There’s a problem with using a single measure of success. It may seem simple, but a single measure of a charitable organization’s productivity, no matter how common-sensible, isn’t nearly enough to convey all that’s important.
For example, a well-established emergency food shelf near me “distributed 542,453 pounds of food” last year, according to its website. No doubt it calculated and announced this measure of program impact to answer questions coming from its principal donors and stakeholders. But is it a good measure of program impact, or even, more simply, of program productivity?
Let’s look at some pros and cons of using this relatively simple measure “pounds of food distributed.”
“Pounds” is a well-accepted, non-controversial measure of weight, with a very precise meaning regulated by the U.S. National Bureau of Standards. It’s not so useful in regions where weight comes in kilograms, but in the US, it’s gold. Or iron; when you pick up two 10-pound weights at the gym, chances are excellent they each weigh the same, at least close enough for use in a fitness regimen.
Pounds of food is less precise. Presumably, two packages marked “16 oz” of the same brand of Mac & Cheese weigh the same. But different brands? And how much is food vs. packaging? Those are questions for Consumers Union.
Not all pounds of food are equal. Is a pound of Mac & Cheese-type food equivalent to a pound of spinach-like food?
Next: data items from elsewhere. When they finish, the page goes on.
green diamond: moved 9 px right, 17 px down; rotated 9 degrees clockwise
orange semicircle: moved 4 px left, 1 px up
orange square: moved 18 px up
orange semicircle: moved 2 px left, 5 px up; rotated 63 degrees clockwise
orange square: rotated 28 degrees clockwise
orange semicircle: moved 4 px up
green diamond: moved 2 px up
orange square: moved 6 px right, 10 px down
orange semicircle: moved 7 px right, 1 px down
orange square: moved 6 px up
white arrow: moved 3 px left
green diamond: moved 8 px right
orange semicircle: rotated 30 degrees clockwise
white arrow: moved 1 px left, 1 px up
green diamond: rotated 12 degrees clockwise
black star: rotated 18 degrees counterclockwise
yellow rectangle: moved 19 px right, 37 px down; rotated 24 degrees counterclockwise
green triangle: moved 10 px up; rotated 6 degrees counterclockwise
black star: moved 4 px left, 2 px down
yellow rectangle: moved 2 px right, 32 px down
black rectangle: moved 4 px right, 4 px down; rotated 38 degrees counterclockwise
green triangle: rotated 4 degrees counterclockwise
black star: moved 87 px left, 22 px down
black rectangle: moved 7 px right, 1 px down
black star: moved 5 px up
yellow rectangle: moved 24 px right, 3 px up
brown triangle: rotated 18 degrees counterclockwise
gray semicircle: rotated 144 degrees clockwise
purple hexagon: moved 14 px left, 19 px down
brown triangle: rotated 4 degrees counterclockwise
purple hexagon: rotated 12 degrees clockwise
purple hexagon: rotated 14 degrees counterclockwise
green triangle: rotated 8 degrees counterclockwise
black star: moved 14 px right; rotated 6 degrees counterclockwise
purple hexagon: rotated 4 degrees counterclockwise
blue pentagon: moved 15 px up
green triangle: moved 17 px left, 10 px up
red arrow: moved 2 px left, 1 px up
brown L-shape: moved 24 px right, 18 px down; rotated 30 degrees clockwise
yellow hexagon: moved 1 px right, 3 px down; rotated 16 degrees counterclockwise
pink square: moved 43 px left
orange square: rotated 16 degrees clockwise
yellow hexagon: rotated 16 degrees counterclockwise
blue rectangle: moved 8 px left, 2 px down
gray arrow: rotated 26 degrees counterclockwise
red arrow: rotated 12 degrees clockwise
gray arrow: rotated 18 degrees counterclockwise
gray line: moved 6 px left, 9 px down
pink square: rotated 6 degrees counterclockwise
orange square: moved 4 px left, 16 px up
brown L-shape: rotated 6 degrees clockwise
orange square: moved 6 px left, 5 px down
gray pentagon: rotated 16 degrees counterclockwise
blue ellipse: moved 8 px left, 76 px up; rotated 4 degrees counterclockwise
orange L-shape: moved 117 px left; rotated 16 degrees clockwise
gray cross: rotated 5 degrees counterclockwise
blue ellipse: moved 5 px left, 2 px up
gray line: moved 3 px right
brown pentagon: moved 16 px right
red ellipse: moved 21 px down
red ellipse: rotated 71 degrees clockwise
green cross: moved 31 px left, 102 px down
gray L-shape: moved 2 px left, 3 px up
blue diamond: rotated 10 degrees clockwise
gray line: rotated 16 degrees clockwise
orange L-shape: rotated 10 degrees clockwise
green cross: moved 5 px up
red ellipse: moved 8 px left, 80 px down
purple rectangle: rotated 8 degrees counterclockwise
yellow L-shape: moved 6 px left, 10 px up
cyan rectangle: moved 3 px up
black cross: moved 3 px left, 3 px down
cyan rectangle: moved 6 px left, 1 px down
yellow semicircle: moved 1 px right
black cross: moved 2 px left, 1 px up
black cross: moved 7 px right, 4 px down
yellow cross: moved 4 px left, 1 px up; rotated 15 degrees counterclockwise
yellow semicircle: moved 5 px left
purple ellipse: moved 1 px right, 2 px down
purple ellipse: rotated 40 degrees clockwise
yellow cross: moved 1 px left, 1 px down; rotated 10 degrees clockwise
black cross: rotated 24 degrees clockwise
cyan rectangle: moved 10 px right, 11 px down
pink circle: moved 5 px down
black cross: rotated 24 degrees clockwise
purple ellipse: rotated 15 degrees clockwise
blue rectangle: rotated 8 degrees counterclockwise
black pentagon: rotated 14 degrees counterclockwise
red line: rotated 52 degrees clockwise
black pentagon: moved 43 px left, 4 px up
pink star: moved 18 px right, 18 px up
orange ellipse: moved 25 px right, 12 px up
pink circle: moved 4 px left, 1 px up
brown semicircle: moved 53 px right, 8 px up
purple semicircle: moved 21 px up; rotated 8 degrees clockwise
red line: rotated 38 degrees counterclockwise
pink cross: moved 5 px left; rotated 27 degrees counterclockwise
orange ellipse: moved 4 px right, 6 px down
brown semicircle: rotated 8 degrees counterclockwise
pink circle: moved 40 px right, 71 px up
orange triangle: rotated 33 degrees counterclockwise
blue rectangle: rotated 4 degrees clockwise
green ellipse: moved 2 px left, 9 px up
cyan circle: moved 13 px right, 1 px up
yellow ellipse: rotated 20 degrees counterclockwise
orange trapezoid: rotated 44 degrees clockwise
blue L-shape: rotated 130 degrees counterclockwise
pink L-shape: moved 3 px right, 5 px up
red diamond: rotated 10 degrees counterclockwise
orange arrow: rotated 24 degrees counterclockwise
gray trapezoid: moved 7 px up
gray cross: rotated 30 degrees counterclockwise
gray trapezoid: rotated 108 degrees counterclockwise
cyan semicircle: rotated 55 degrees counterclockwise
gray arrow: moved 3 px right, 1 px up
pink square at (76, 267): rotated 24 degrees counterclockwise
They may both weigh the same, but they have very different nutritional values, different comfort value, different familiarity to different cultures, different storage issues, different ease of preparation, different yum factor, different spoilage rates – all of which is lost in the non-controversial “pound of food” measure. A pound of Mac & Cheese lasts months, even years; it can be trucked and shipped without losing nutritional value. A pound of spinach lasts days, requires refrigeration, and doesn’t travel far without spoiling.
When we’re talking “pounds of distributed food,” who gets this food, and should we care? Does a faith-based charity operate with different expectations than a tax-supported one? “Pounds of distributed food” doesn’t tell us what happens to the people who receive some. Is their distress relieved by just one meal, or by more? It doesn’t tell us if people coming to the food shelf also get attention for other needs. What ultimately happens to them? And what about shut-ins? These questions are avoided with a single measure like “pounds of food distributed.”
Key lessons:
A pound of distributed food may be a good measure for evaluating relief efforts, but not as good for evaluating a healthy lifestyle. Needed is a metric called “pounds of nutrition.”
542,453 pounds of food distributed in a year is a lot of food, over 10,000 pounds per week. Clearly this is a well-organized charity doing very important work. But 542,453 pounds of food distributed in a year is probably piddling compared to the amount of food that probably needs to be distributed.
“Pounds of food distributed” has two big things going for it: it neatly sums up a key theme of a food shelf’s organizational productivity, and it’s easier to measure than some other things.
A single measure of a charitable organization’s productivity, no matter how common-sensible, isn’t nearly enough to convey all that’s important. This is not to pick on this food shelf in the slightest, it’s only to show how inadequate even a straightforward measure can be. Shouldn’t we be curious about all these other “outcome measures”?
Calculating “pounds of food distributed” is no easy task; someone has to weigh it out and add it up for a year. Chances are it’s not done like that, but it illustrates how costly it becomes to produce even a halfways-informative answer to a simple question.
Organizations providing relief should continually educate their donors on what is and is not being communicated with their measures of success. Funders of relief efforts should consider what, really, are the important measures of success. If there’s money enough to evaluate two or three outcomes, what should they be?